Successful programs seem to embrace diverse cultures and geographies, too. The OneMBA has students visiting all the schools' regions as part of its curriculum. And Sloan educators did not just go into Shanghai and Beijing. They also went to Guandong and Yunnan provinces. Each region is culturally different, and that helped build better understanding of the people as a whole and the oncoming economic growth that Thurow had already envisioned, says White.
Since the Sloan-China collaboration began, about 300 Chinese faculty members have spent a semester at Sloan as international faculty fellows. Also, the program offers the China Lab, which pairs Sloan students with counterparts from Chinese schools.

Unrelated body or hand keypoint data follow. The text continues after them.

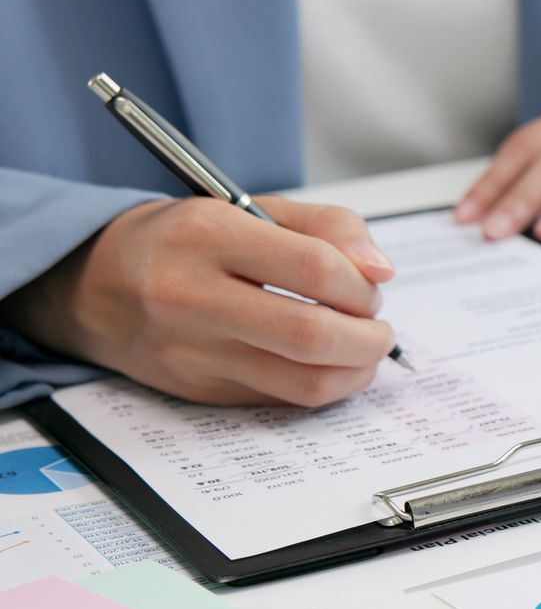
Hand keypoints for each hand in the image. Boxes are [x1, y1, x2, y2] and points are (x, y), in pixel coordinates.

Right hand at [0, 196, 396, 406]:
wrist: (91, 285)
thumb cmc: (182, 242)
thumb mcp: (248, 209)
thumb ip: (327, 228)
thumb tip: (381, 271)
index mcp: (207, 235)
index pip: (314, 268)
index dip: (361, 286)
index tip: (371, 289)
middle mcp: (190, 295)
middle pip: (311, 335)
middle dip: (369, 338)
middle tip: (379, 329)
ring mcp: (190, 351)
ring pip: (303, 382)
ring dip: (355, 372)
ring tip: (362, 350)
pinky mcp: (197, 390)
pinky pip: (281, 400)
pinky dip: (321, 387)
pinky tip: (325, 365)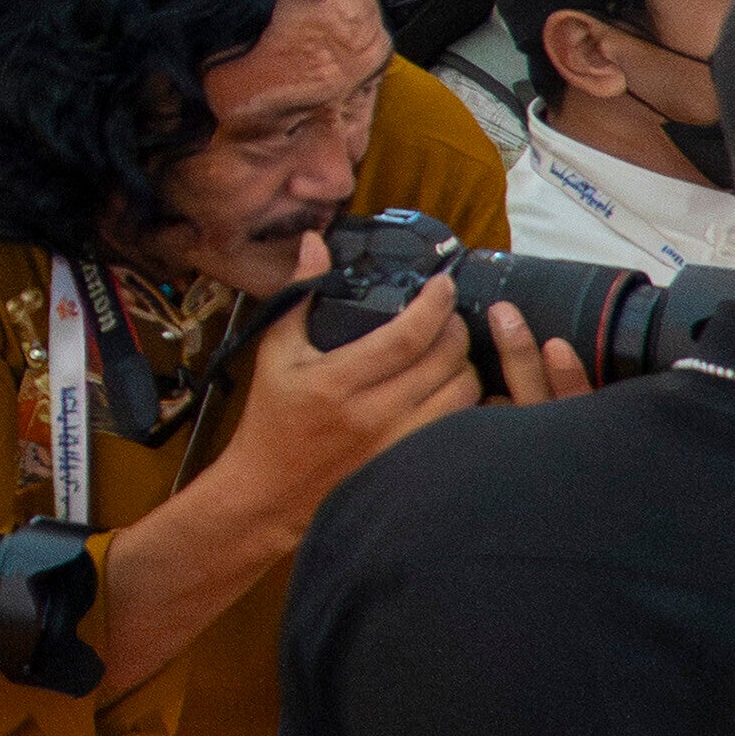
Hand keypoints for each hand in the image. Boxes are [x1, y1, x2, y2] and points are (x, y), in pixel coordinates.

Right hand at [232, 266, 490, 502]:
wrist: (268, 491)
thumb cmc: (271, 419)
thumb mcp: (274, 353)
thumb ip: (298, 294)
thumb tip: (316, 243)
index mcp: (335, 381)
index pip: (405, 337)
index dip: (434, 306)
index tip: (443, 286)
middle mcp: (370, 413)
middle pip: (443, 362)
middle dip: (456, 330)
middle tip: (449, 317)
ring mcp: (393, 442)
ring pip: (461, 394)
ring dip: (465, 365)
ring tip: (452, 352)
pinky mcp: (407, 462)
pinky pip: (459, 425)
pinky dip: (466, 401)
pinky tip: (454, 388)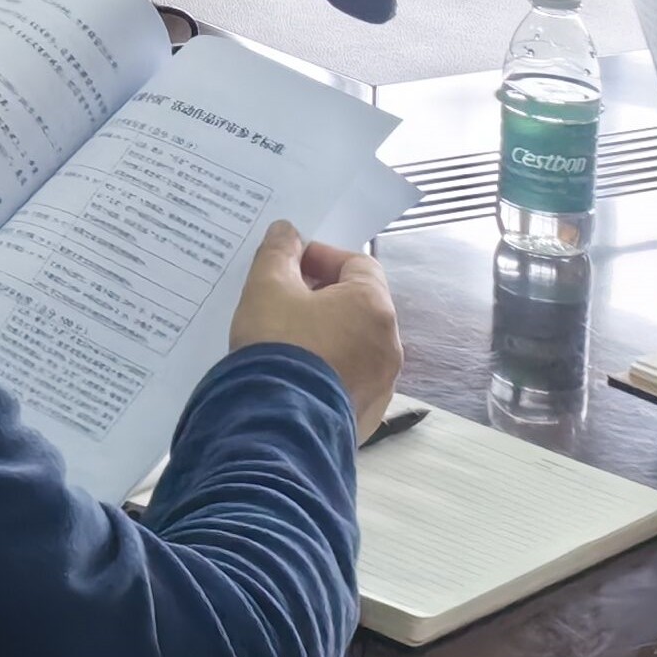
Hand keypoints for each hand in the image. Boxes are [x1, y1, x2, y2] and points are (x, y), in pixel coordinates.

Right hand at [227, 219, 402, 437]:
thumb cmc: (277, 344)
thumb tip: (287, 232)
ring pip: (355, 345)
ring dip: (328, 334)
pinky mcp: (368, 415)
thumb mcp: (267, 287)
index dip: (321, 257)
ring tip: (287, 340)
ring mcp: (382, 384)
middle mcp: (389, 344)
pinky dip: (329, 370)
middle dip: (323, 296)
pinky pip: (350, 380)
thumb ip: (279, 252)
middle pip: (358, 305)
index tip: (289, 265)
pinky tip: (296, 376)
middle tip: (283, 300)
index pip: (356, 263)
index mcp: (373, 306)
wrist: (276, 424)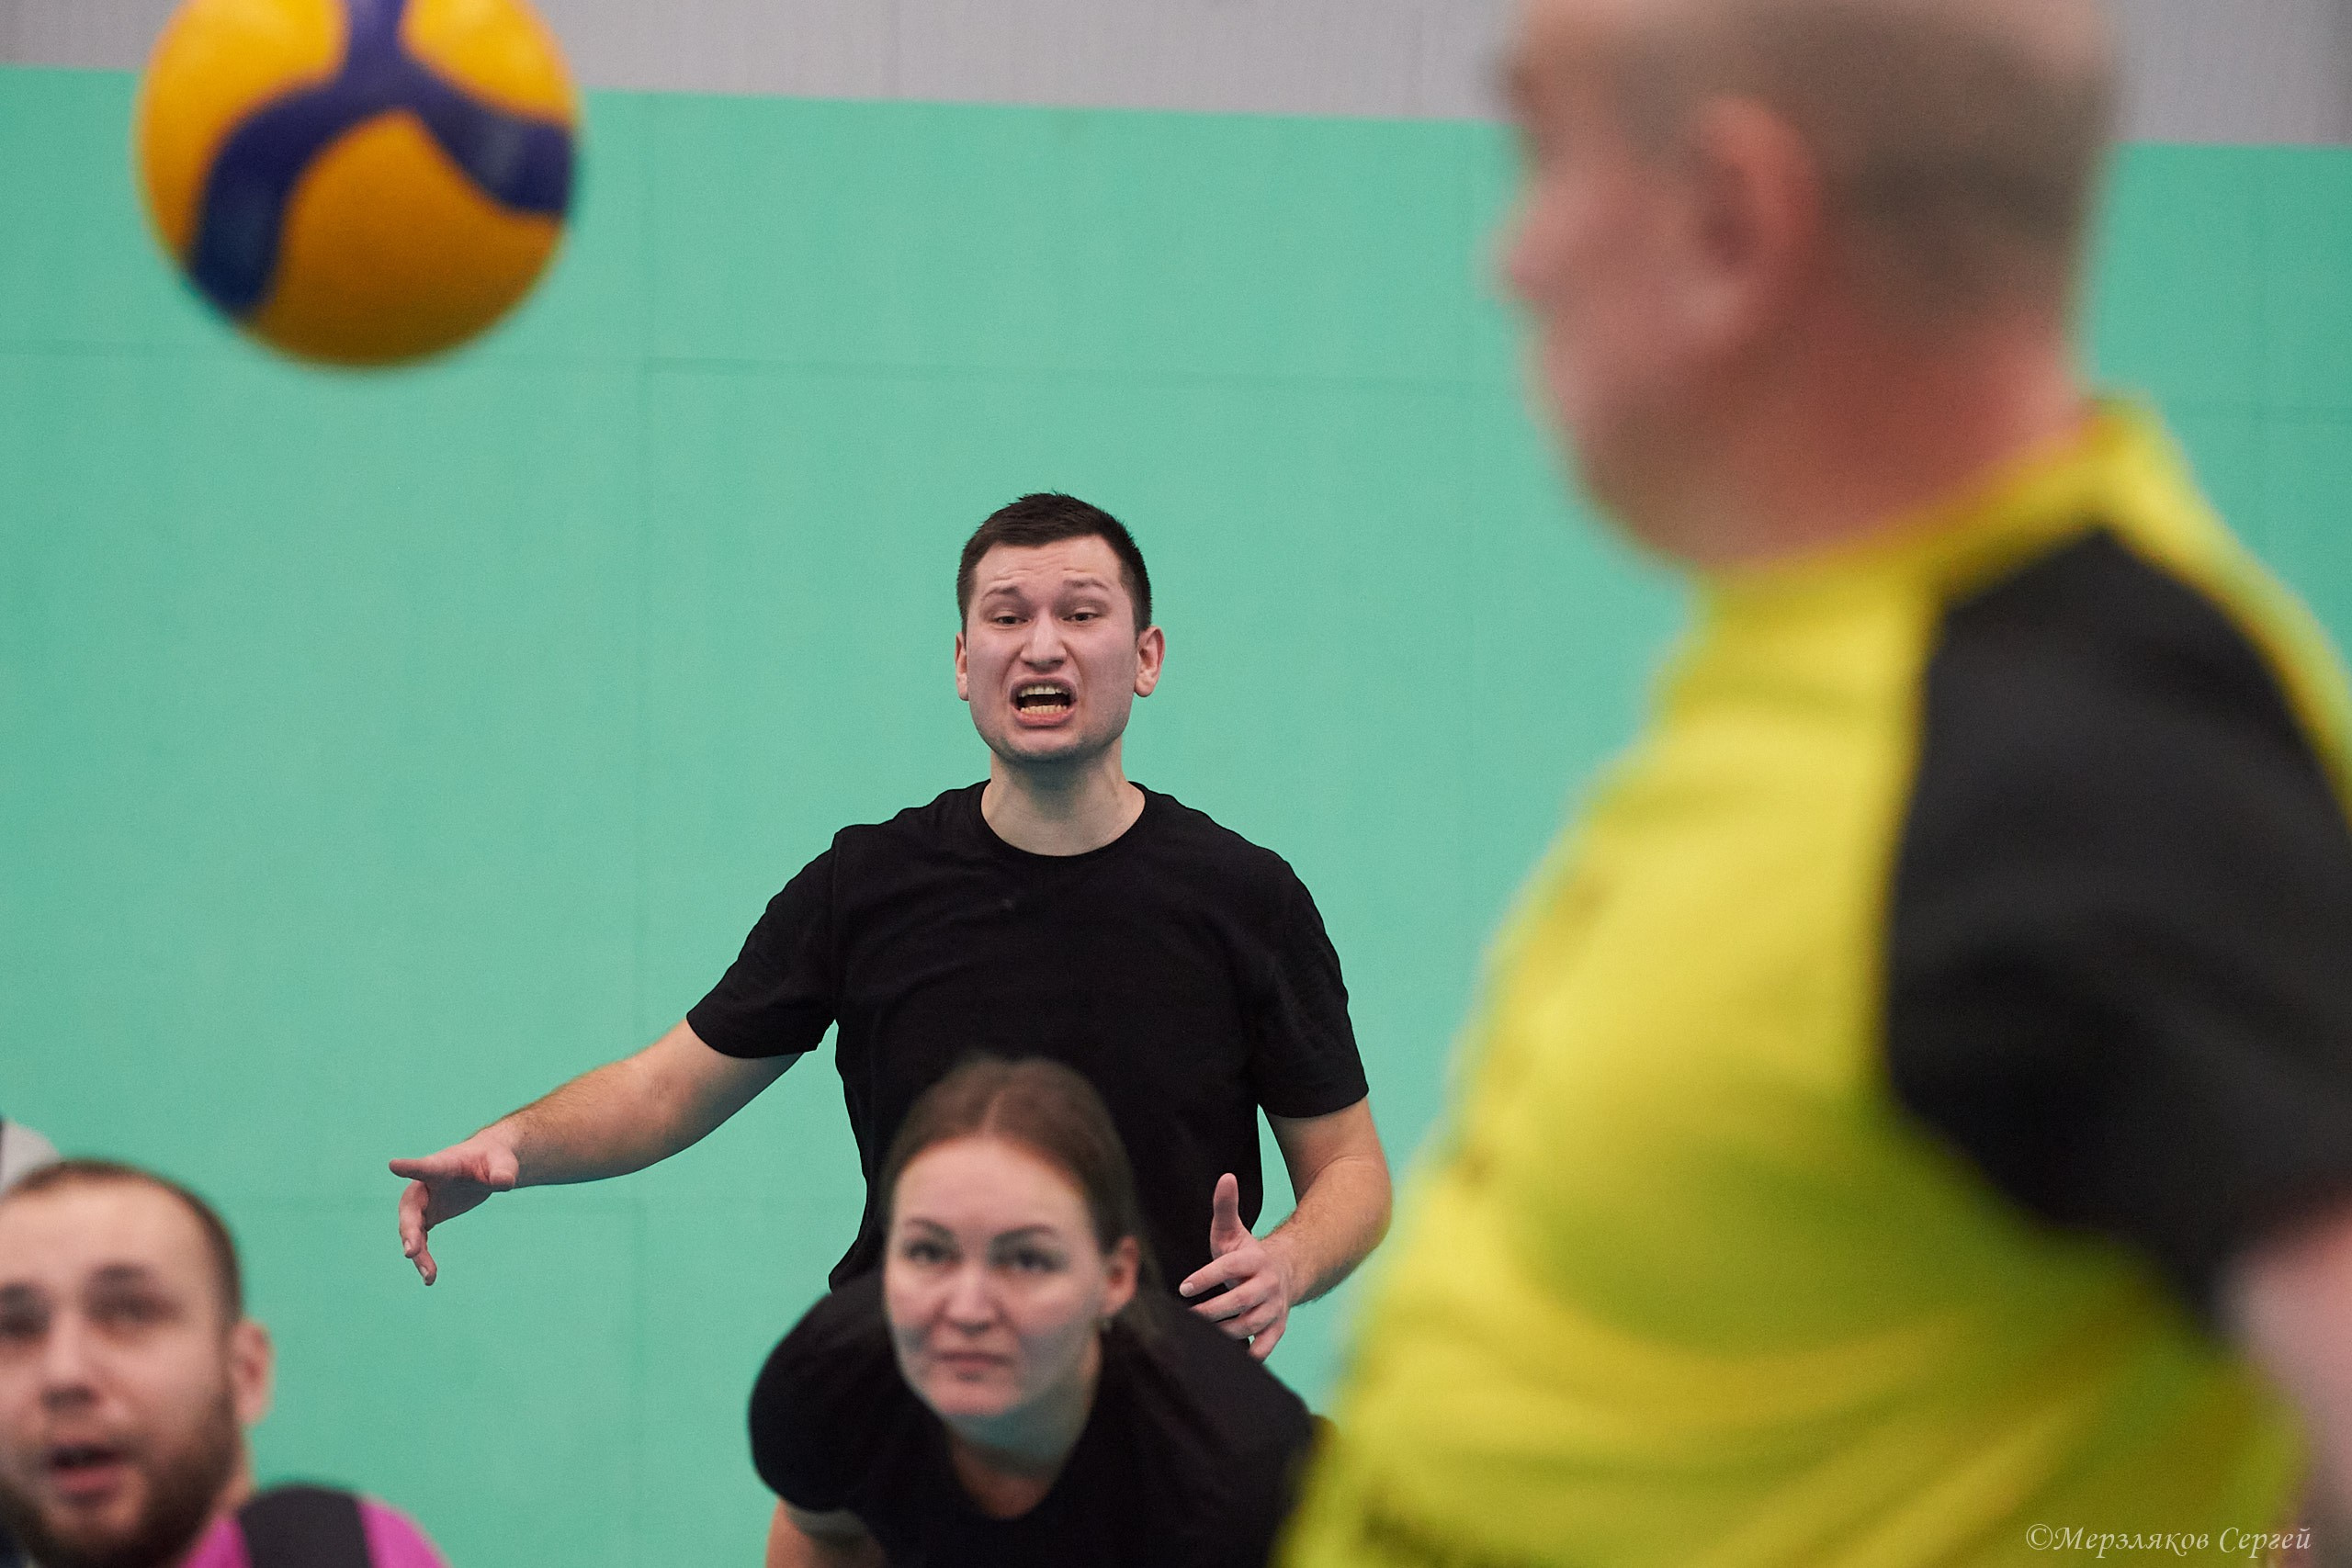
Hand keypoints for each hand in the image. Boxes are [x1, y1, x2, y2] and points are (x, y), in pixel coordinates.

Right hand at [388, 1130, 519, 1285]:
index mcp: (443, 1165)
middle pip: (410, 1207)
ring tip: (429, 1276)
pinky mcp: (429, 1216)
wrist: (487, 1164)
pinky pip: (420, 1238)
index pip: (426, 1167)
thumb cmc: (493, 1159)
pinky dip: (423, 1256)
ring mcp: (425, 1202)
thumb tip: (504, 1182)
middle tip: (411, 1252)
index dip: (410, 1167)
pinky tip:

Together, they work in teams to offer consulting services to help Chinese firms address real problems they are facing.
Sloan faculty also conducts research related to China and its economy. Chinese leaders and professors are most helpful, says White, in providing access to data and information related to the studies. In addition, they often invite Sloan deans to be members of advisory boards and to participate in conferences.
Finally, Sloan also runs courses for Chinese companies. In those instances, company executives might come to Sloan's campus or the American faculty may travel to China and host the program there.
Establishing a presence abroad
Similarly, Yale School of Management, venture capital/private equity firm Sequoia China, and Yale Center Beijing (YCB) launched a partnership in 2016. The goal is to "groom China's next generation of business leaders by providing insights into both Chinese and global entrepreneurship and business practices," according to Yale News.
So far, the program has graduated 44 participants, which include founders and CEOs of startups within the Sequoia fold. Yale faculty and global executives teach the courses. The YCB is a 16,500 square foot space in the Chaoyang District in Beijing.
"By leveraging Yale's wealth of resources as a global research university and its historically strong ties to China, the center aims to further constructive dialogue about pressing issues and the forthright exchange of ideas and knowledge among decision makers and thought leaders," according to the YCB website.
Clearly, Yale SOM and MIT Sloan have similar goals but different approaches. There's no right or wrong way to develop a relationship and distribute knowledge. Time will tell the effectiveness of each.
For now, Sloan has endurance on its side. Of course, the creation of its partnership with China did not come without some hiccups. The school decided early on that it would not allow Chinese entities to pay for the program, based on advice from Shirley Young, who has experience working with General Motors China. This was the right advice at the time, says White.
At the start, Sloan instead raised money for the initiatives in China through friends and alumni of the school. Now, the Chinese have become wealthier and the system of conducting business has changed, so they are paying their own way for programs, says White.
Although Chinese officials prohibit Sloan from teaching negotiations, because they believe it is up to the party in China to resolve such disputes, they encourage Sloan to teach the ways of the western economy. They want to understand how America and other western economies operate, adds White.
"This kind of partnership is important because our graduates are going to work in the international economy," says White. "Also, it's important to develop the cross-cultural relationship. The more you cross cultures, the more you learn."